Less of Me, More of We
Adolescents are eager to separate themselves from their moms and dads. It’s a normal part of their development, not a judgement. They don’t want to feel powerless. In fact, they love feeling autonomous: having choices and feeling in control. This is why, I am a huge proponent of collaborating.
Shared decision-making surpasses top down rulings. No one wants to be bossed around, least of all an adolescent! And no parent wants the emotional fall out from a rift or unnecessary conflict. Collaborating invites ideas, requires listening and trust, and results in an agreed upon plan.
Here’s an example of how it works with setting a school year bedtime.
Ask your child to research how many hours of sleep kids her age need each night. You’ve just made her an expert. When she reports the number of hours, ask her to do the math. Have her figure out what her bedtime would be, keeping in mind get up, get ready, and departure time. She’s just set her bedtime.
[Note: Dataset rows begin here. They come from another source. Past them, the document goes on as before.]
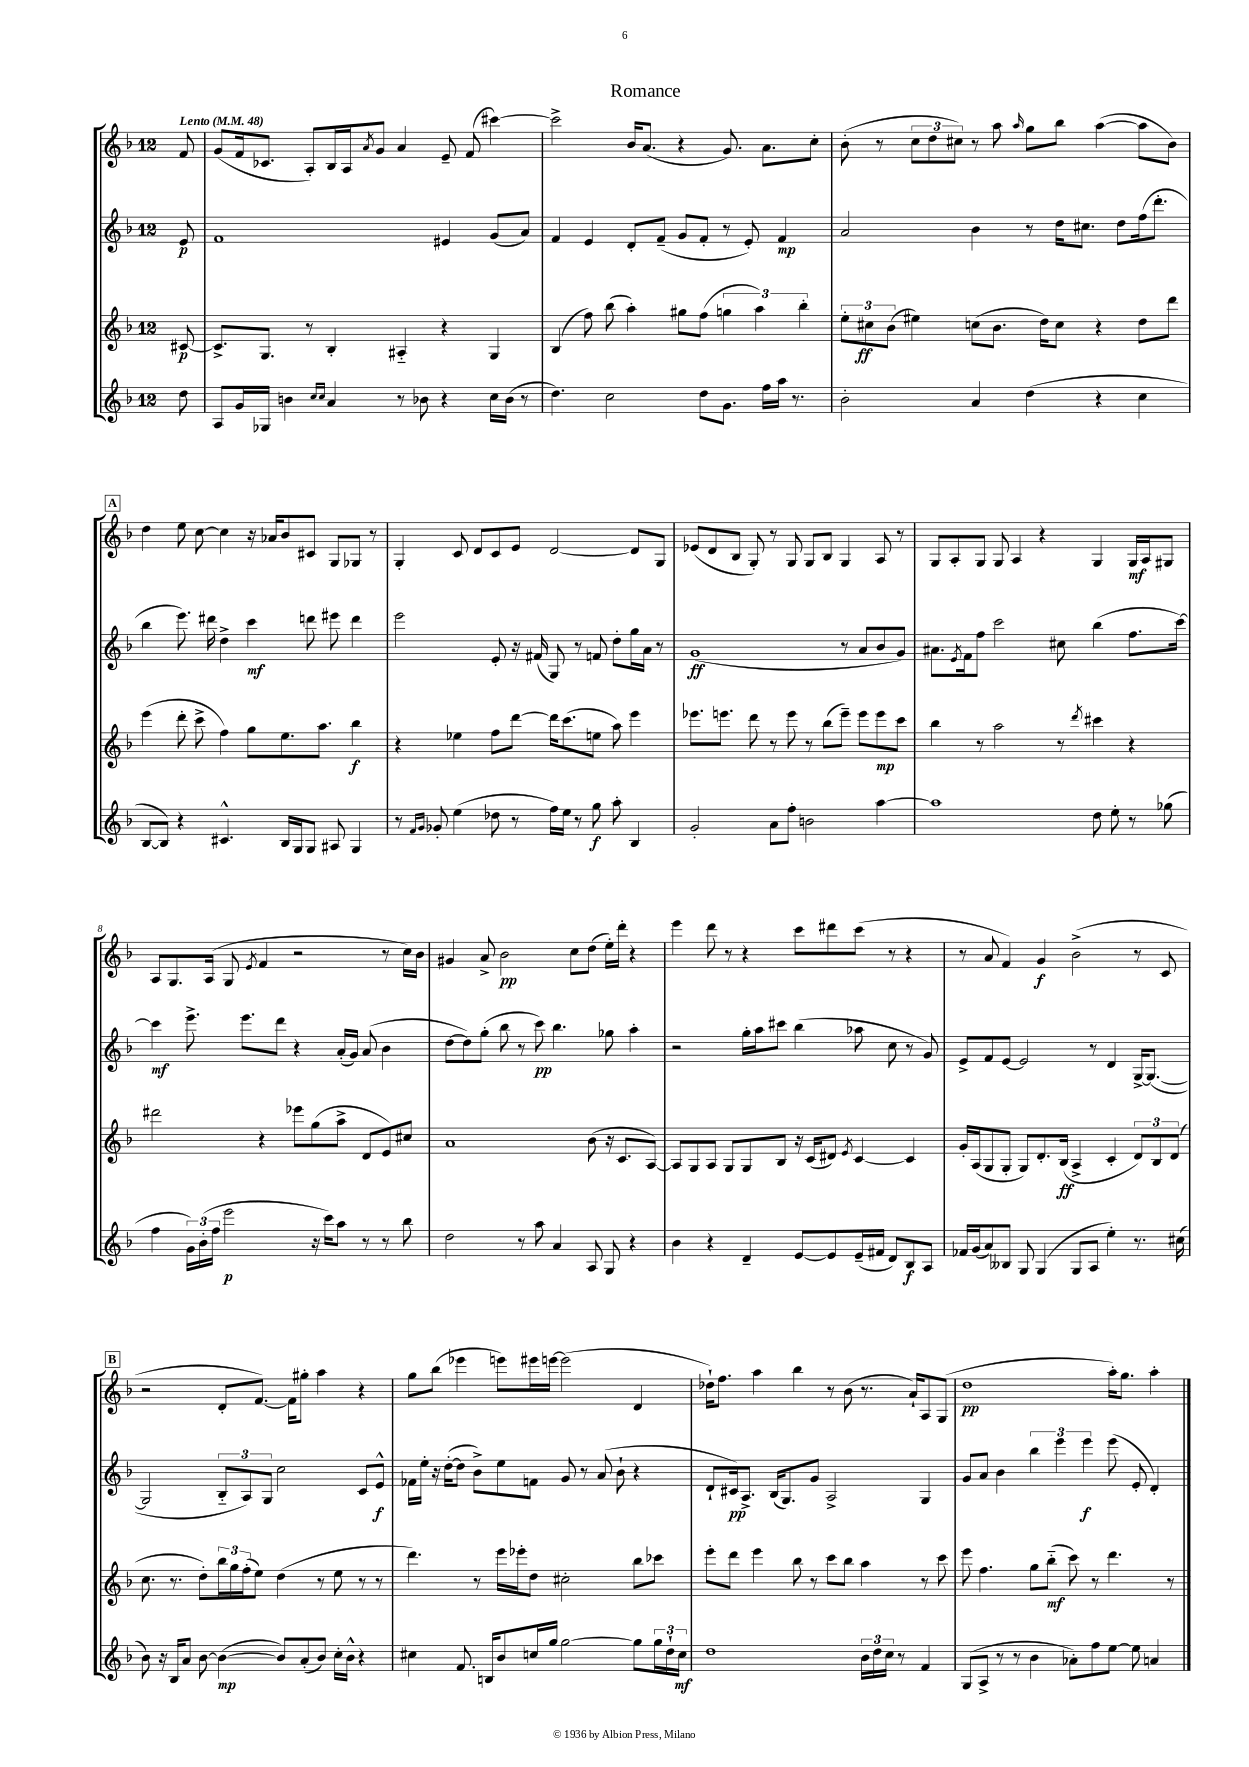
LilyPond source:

\header { title = "Romance" }
<<
\new StaffGroup <<
\new Staff = "s0" {
    \clef treble \key f \major \once \override Staff.TimeSignature.style = #'single-digit \time 12/8 \partial 8 \tempo "Lento" 4 = 48
    f'8 |
    g'8( f'16 ces'8. a8-.) bes16 a16 \acciaccatura { a'8 } g'8 a'4 e'8-- f'8( cis'''4~) |
    cis'''2-> bes'16 a'8.( r4 g'8.) a'8. c''8-. |
    bes'8-.( r8 \tuplet 3/2 { c''8 d''8 cis''8) } r8 a''8 \grace { a''16 } g''8 bes''8 a''4~( a''8 bes'8) |
    \mark \markup { \box "A" } d''4 e''8 c''8~ c''4 r16 aes'16 bes'8 cis'8 g8 ges8 r8 |
    g4-. c'8 d'8 c'8 e'8 d'2~ d'8 g8 |
    ees'8( d'8 bes8 g8-.) r8 g8 g8 bes8 g4 a8 r8 |
    g8 a8-. g8 g8 a4 r4 g4 g16\mf a16 gis8 |
    a8 g8. a16( g8 \acciaccatura { e'8 } f'4 r2 r8 c''16) bes'16 |
    gis'4 a'8-> bes'2\pp c''8 d''8( e''16-.) d'''16-. r4 |
    e'''4 d'''8 r8 r4 c'''8 dis'''8 c'''8( r8 r4 |
    r8 a'8 f'4) g'4\f bes'2->( r8 c'8 |
    \mark \markup { \box "B" } r2 d'8-. f'8.~) f'16 gis''8-. a''4 r4 |
    g''8 bes''8( ees'''4 e'''8) eis'''16 e'''16~ e'''2( d'4 |
    des''16-!) f''8. a''4 bes''4 r8 bes'8( r8. a'16-!) a8 g8( |
    d''1\pp a''16-.) g''8. a''4-. \bar "|." |
}
\new Staff = "s1" {
    \clef treble \key f \major \once \override Staff.TimeSignature.style = #'single-digit \time 12/8 \partial 8
    e'8\p |
    f'1 eis'4 g'8( a'8) |
    f'4 e'4 d'8-. f'8--( g'8 f'8-. r8 e'8-.) f'4\mp |
    a'2 bes'4 r8 d''16 cis''8. d''8 f''16( d'''8.-. |
    \mark \markup { \box "A" } bes''4 e'''8.) dis'''16 d''4-> c'''4\mf d'''8 eis'''8 d'''4 |
    e'''2 e'8-. r16 fis'16( g8) r8 f'8 d''8-. g''16 a'16 r8 |
    g'1\ff( r8 a'8 bes'8 g'8) |
    ais'8. \acciaccatura { e'8 } f'16 f''8 c'''2 cis''8 bes''4( f''8. c'''16~) |
    c'''4\mf e'''8.-> e'''8. d'''8 r4 a'16-.( g'16) a'8( bes'4 |
    d''8~ d''8) g''8-.( bes''8 r8 c'''8\pp) bes''4. ges''8 a''4-. |
    r2 g''16-. a''16 cis'''8 bes''4( aes''8 c''8 r8 g'8) |
    e'8-> f'8 e'8~ e'2 r8 d'4 g16~-> g8.~( |
    \mark \markup { \box "B" } g2 \tuplet 3/2 { bes8-_ a8) g8 } c''2 c'8 e'8-^\f |
    fes'16 e''16-. r16 d''16~-.( d''8 bes'8->) e''8 f'8 g'8 r8 a'8( bes'8-! r4 |
    d'8-! cis'16\pp) a8.-> bes16( g8.) g'8 a2-> g4 |
    g'8 a'8 bes'4 \tuplet 3/2 { bes''4 e'''4 e'''4\f } e'''8( e'8-. d'4-.) \bar "|." |
}
\new Staff = "s2" {
    \clef treble \key f \major \once \override Staff.TimeSignature.style = #'single-digit \time 12/8 \partial 8
    cis'8~\p |
    cis'8.-> g8. r8 bes4-. ais4-_ r4 g4 |
    bes4( f''8) bes''8( a''4-.) gis''8 f''8( \tuplet 3/2 { g''4 a''4) bes''4-. } |
    \tuplet 3/2 { e''8-. cis''8\ff bes'8( } eis''4) c''8( bes'8. d''16) c''8 r4 d''8 d'''8 |
    \mark \markup { \box "A" } e'''4( d'''8-. c'''8-> f''4) g''8 e''8. a''8. bes''4\f |
    r4 ees''4 f''8 d'''8~ d'''16 c'''8.( e''8 a''8) e'''4 |
    ees'''8. e'''8. d'''8 r8 e'''8 r8 bes''8( e'''8--) e'''8 e'''8\mp c'''8 |
    bes''4 r8 a''2 r8 \acciaccatura { d'''8 } cis'''4 r4 |
    dis'''2 r4 ees'''8 g''8( a''8-> d'8 e'8) cis''8 |
    a'1 bes'8( r16 c'8. a8~) |
    a8 g8 a8 g8 g8 bes8 r16 c'16( dis'8) \acciaccatura { e'8 } c'4~ c'4 |
    g'16-. a16( g8 g8-. g8) d'8.-. bes16\ff( a4-> c'4-. \tuplet 3/2 { d'8) bes8 d'8( } |
    \mark \markup { \box "B" } c''8. r8. d''8-.) \tuplet 3/2 { bes''16 g''16 f''16-.( } e''8) d''4( r8 e''8 r8 r8 |
    d'''4.) r8 e'''16 ees'''16-. d''8 cis''2-. bes''8 ces'''8 |
    e'''8-. d'''8 e'''4 bes''8 r8 c'''8 bes''8 a''4 r8 c'''8 |
    e'''8 f''4. g''8 bes''8-_\mf( c'''8) r8 d'''4. r8 \bar "|." |
}
\new Staff = "s3" {
    \clef treble \key f \major \once \override Staff.TimeSignature.style = #'single-digit \time 12/8 \partial 8
    d''8 |
    a8 g'16 ges16 b'4 \grace { c''16 c''16 } a'4 r8 bes'8 r4 c''16 bes'16( r8 |
    d''4.) c''2 d''8 g'8. f''16 a''16 r8. |
    bes'2-. a'4 d''4( r4 c''4 |
    \mark \markup { \box "A" } bes8~ bes8) r4 cis'4.-^ bes16 g16 g8 ais8 g4 |
    r8 \grace { f'16 g'16 } ges'8-. e''4( des''8 r8 f''16) e''16 r8 g''8\f a''8-. bes4 |
    g'2-. a'8 f''8-. b'2 a''4~ |
    a''1 d''8 e''8-. r8 ges''8( |
    f''4 \tuplet 3/2 { g'16) bes'16-.( f''16 } e'''2\p r16 c'''16) a''8 r8 r8 bes''8 |
    d''2 r8 a''8 a'4 a8 g8 r4 |
    bes'4 r4 d'4-- e'8~ e'8 e'16--( fis'16 d'8) bes8\f a8 |
    fes'16 g'16( a'8) beses8 g8 g4( g8 a8 e''4-.) r8. cis''16( |
    \mark \markup { \box "B" } bes'8) r16 bes16 a'8 bes'8~ bes'4~\mp( bes'8) a'8-.( bes'8) c''16-. bes'16-^ r4 |
    cis''4 f'8. b16 bes'8 c''16 g''16 g''2~ g''8 \tuplet 3/2 { g''16 d''16-! c''16\mf } |
    d''1 \tuplet 3/2 { bes'16 d''16 c''16 } r8 f'4 |
    g8( a8-> r8 r8 bes'4 aes'8-.) f''8 e''8~ e''8 a'4 \bar "|." |
}
>>
>>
Next talk about the details. You’ll wonder what 9:00, for example, means. Is it in bed with the lights out? Does it mean taking a shower before bed or in the morning? Does it mean reading for a while, and for how long? In identifying and agreeing on these things together, both of you know exactly what bed time means. It’s easy for your child to hit a well-defined target.
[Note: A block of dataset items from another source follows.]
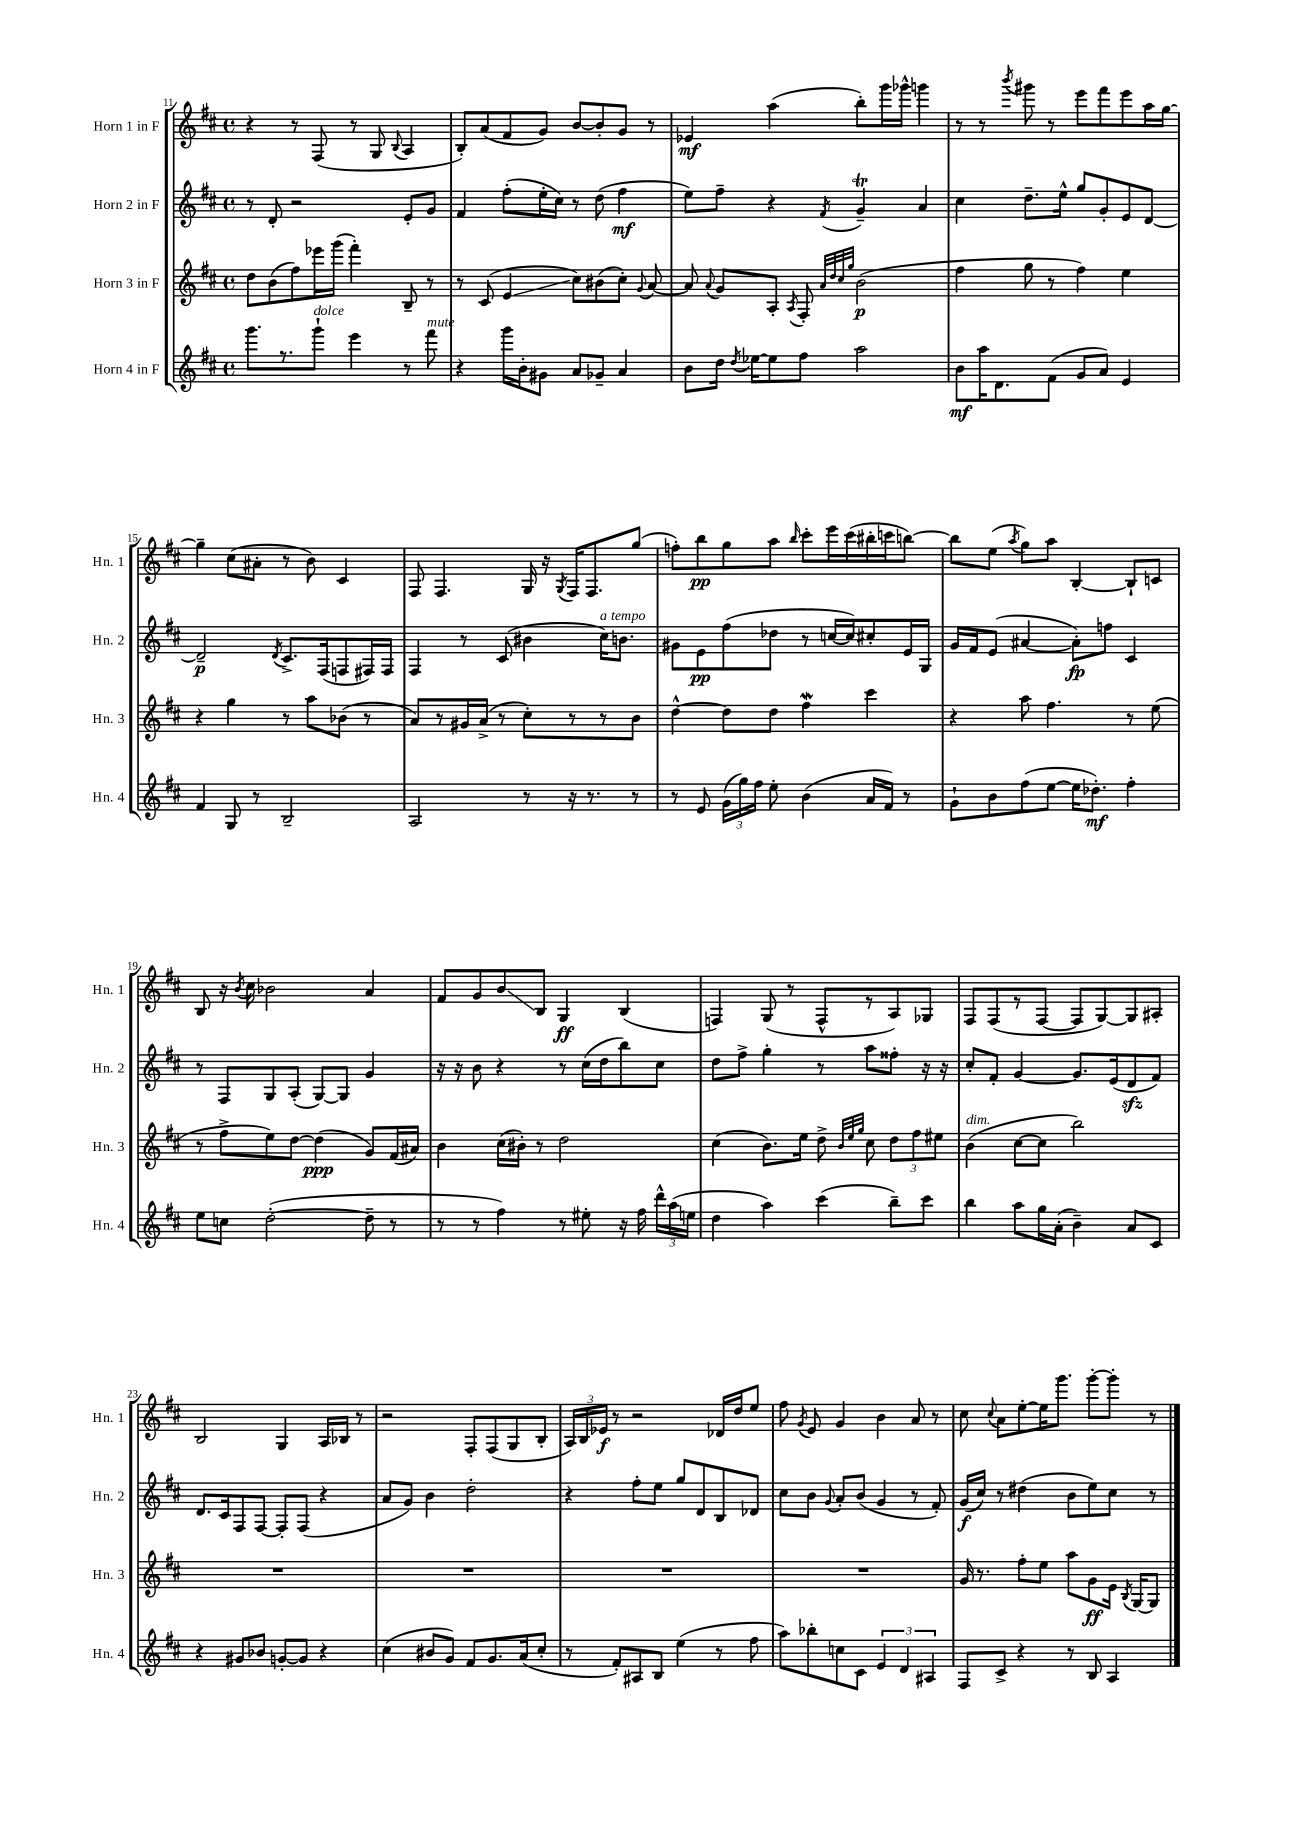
<<
\new StaffGroup <<
\new Staff = "s0" \with { instrumentName = "Horn 1 in F" shortInstrumentName = "Hn. 1" } {
    \clef treble \key d \major \defaultTimeSignature \time 4/4
    \autoBeamOff r4 r8 fis8( r8 g8 \appoggiatura { b8 } a4 |
    b8[-.) a'8( fis'8 g'8]) b'8[~ b'8-. g'8] r8 |
    ees'4\mf a''4( b''8[-.) g'''16 ges'''16]-^ g'''4 |
    r8 r8 \acciaccatura { b'''8 } gis'''8 r8 e'''8[ fis'''8 e'''8 a''16 g''16]~ |
    g''4-- cis''8[( ais'8]-. r8 b'8) cis'4 |
    fis8 fis4. g16 r16 \acciaccatura { g8 } fis16[ fis8. g''8]( |
    f''8[-.) b''8\pp g''8 a''8] \grace { b''16 } cis'''8[-. e'''16 cis'''16( bis''16-. c'''16 b''8]~) |
    b''8[ e''8]( \acciaccatura { a''8 } g''8[) a''8] b4~-. b8[-! c'8] |
    b8 r16 \acciaccatura { b'8 } cis''16 bes'2 a'4 |
    fis'8[ g'8 b'8\glissando b8] g4\ff b4( |
    f4) g8( r8 f8[-^ r8 a8) ges8] |
    fis8[ fis8( r8 fis8]~ fis8[ g8~) g8 ais8]-. |
    b2 g4 a16[ bes16] r8 |
    r2 fis8[-. fis8( g8 b8]-. |
    \tuplet 3/2 { a16[) b16 ees'16]\f } r8 r2 des'16[ d''16 e''8] |
    fis''8 \acciaccatura { g'8 } e'8 g'4 b'4 a'8 r8 |
    cis''8 \appoggiatura { cis''8 } a'8[ e''8~-. e''16 g'''8.] g'''8[~-. g'''8]-. r8 \bar "|." |
}
\new Staff = "s1" \with { instrumentName = "Horn 2 in F" shortInstrumentName = "Hn. 2" } {
    \clef treble \key d \major \defaultTimeSignature \time 4/4
    \autoBeamOff r8 d'8-. r2 e'8[-. g'8] |
    fis'4 fis''8[-.( e''16-. cis''16]) r8 d''8( fis''4\mf |
    e''8[) fis''8]-- r4 \acciaccatura { fis'8 } g'4--\trill a'4 |
    cis''4 d''8.[-- e''16]-^ g''8[ g'8-. e'8 d'8]~ |
    d'2--\p \acciaccatura { d'8 } cis'8.[-> fis16( f8 fis16) fis16] |
    fis4 r8 cis'8( bis'4 cis''16[^\markup { \italic "a tempo" }) b'8.] |
    gis'8[ e'8\pp fis''8( des''8] r8 c''16[~ c''16) cis''8-. e'16 g16] |
    g'16[ fis'16 e'8]( ais'4~ ais'8[-.\fp) f''8] cis'4 |
    r8 fis8[ g8 a8]-.( g8[~) g8] g'4 |
    r16 r16 b'8 r4 r8 cis''16[( d''16 b''8) cis''8] |
    d''8[ fis''8]-> g''4-. r8 a''8[ fisis''8]-. r16 r16 |
    cis''8[-. fis'8]-. g'4~ g'8.[ e'16( d'8\sfz fis'8]) |
    d'8.[ cis'16 fis8 fis8]~ fis8[-. fis8]( r4 |
    a'8[ g'8]) b'4 d''2-. |
    r4 fis''8[-. e''8] g''8[ d'8 b8 des'8] |
    cis''8[ b'8] \appoggiatura { g'8 } a'8[-. b'8]( g'4 r8 fis'8-.) |
    g'16[\f( cis''16]) r8 dis''4( b'8[ e''8) cis''8] r8 \bar "|." |
}
\new Staff = "s2" \with { instrumentName = "Horn 3 in F" shortInstrumentName = "Hn. 3" } {
    \clef treble \key d \major \defaultTimeSignature \time 4/4
    \autoBeamOff d''8[ b'8( fis''8) ees'''16 g'''16]( fis'''4-.) b8-- r8 |
    r8 cis'8( e'4\glissando cis''8[) bis'8( cis''8]-.) \appoggiatura { g'8 } a'8~ |
    a'8 \appoggiatura { a'8 } g'8[ a8]-. \acciaccatura { a8 } fis8-. \grace { a'32[ d''32 cis''32 g''32] } b'2\p( |
    fis''4 g''8 r8 fis''4) e''4 |
    r4 g''4 r8 a''8[ bes'8]( r8 |
    a'8[) r8 gis'16 a'16]->( r8 cis''8[-.) r8 r8 b'8] |
    d''4~-^ d''8[ d''8] fis''4\mordent cis'''4 |
    r4 a''8 fis''4. r8 e''8( |
    r8 fis''8[-> e''8) d''8]~ d''4\ppp( g'8[) fis'16( ais'16]) |
    b'4 cis''16[( bis'16]-.) r8 d''2 |
    cis''4( b'8.[) e''16] d''8-> \grace { b'32[ e''32 g''32] } cis''8 \tuplet 3/2 { d''8[ fis''8 eis''8] } |
    b'4^\markup { \italic "dim." }( cis''8[~ cis''8] b''2) |
    R1 |
    R1 |
    R1 |
    R1 |
    g'16 r8. fis''8[-. e''8] a''8[ g'8\ff e'16] \acciaccatura { b8 } g16[~ g8] \bar "|." |
}
\new Staff = "s3" \with { instrumentName = "Horn 4 in F" shortInstrumentName = "Hn. 4" } {
    \clef treble \key d \major \defaultTimeSignature \time 4/4
    \autoBeamOff g'''8.[ r8. g'''8]-!^\markup { \italic "dolce" } e'''4 r8 fis'''8^\markup { \italic "mute" } |
    r4 g'''16[ b'16-. gis'8] a'8[ ges'8]-- a'4 |
    b'8[ d''16] \acciaccatura { d''8 } ees''16[~ ees''8 fis''8] a''2 |
    b'8[\mf a''16 d'8. fis'8]( g'8[ a'8]) e'4 |
    fis'4 g8 r8 b2-- |
    a2 r8 r16 r8. r8 |
    r8 e'8 \tuplet 3/2 { g'16[( g''16) fis''16] } e''8-. b'4( a'16[ fis'16]) r8 |
    g'8[-! b'8 fis''8( e''8]~ e''16[ des''8.]-.\mf) fis''4-. |
    e''8[ c''8] d''2~-.( d''8-- r8 |
    r8 r8 fis''4) r8 eis''8-. r16 fis''16 \tuplet 3/2 { d'''16[-^ a''16( e''16] } |
    d''4 a''4) cis'''4( b''8[--) cis'''8] |
    b''4 a''8[ g''16 a'16]-.( b'4--) a'8[ cis'8] |
    r4 gis'8[ bes'8] g'8[~-. g'8] r4 |
    cis''4( bis'8[ g'8]) fis'8[ g'8. a'16( cis''8]-. |
    r8 fis'8[-.) ais8 b8] e''4( r8 fis''8 |
    a''8[) bes''8-. c''8 cis'8] \tuplet 3/2 { e'4 d'4 ais4 } |
    fis8[ cis'8]-> r4 r8 b8 a4 \bar "|." |
}
>>
>>
\layout { \context { \Score currentBarNumber = #11 } }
Finally, you or she will realize that revisiting her bed time may be necessary on school nights with practices, clubs, and games begin. More planning, talking, and figuring it out together. More including her on decisions that affect her.
The wins are many: fewer nightly conflicts, your actions tell her you care, value, and trust her, and you can move forward together making decisions on chores, grades, screen time, and more.
Have a great school year! I’m here to help you you.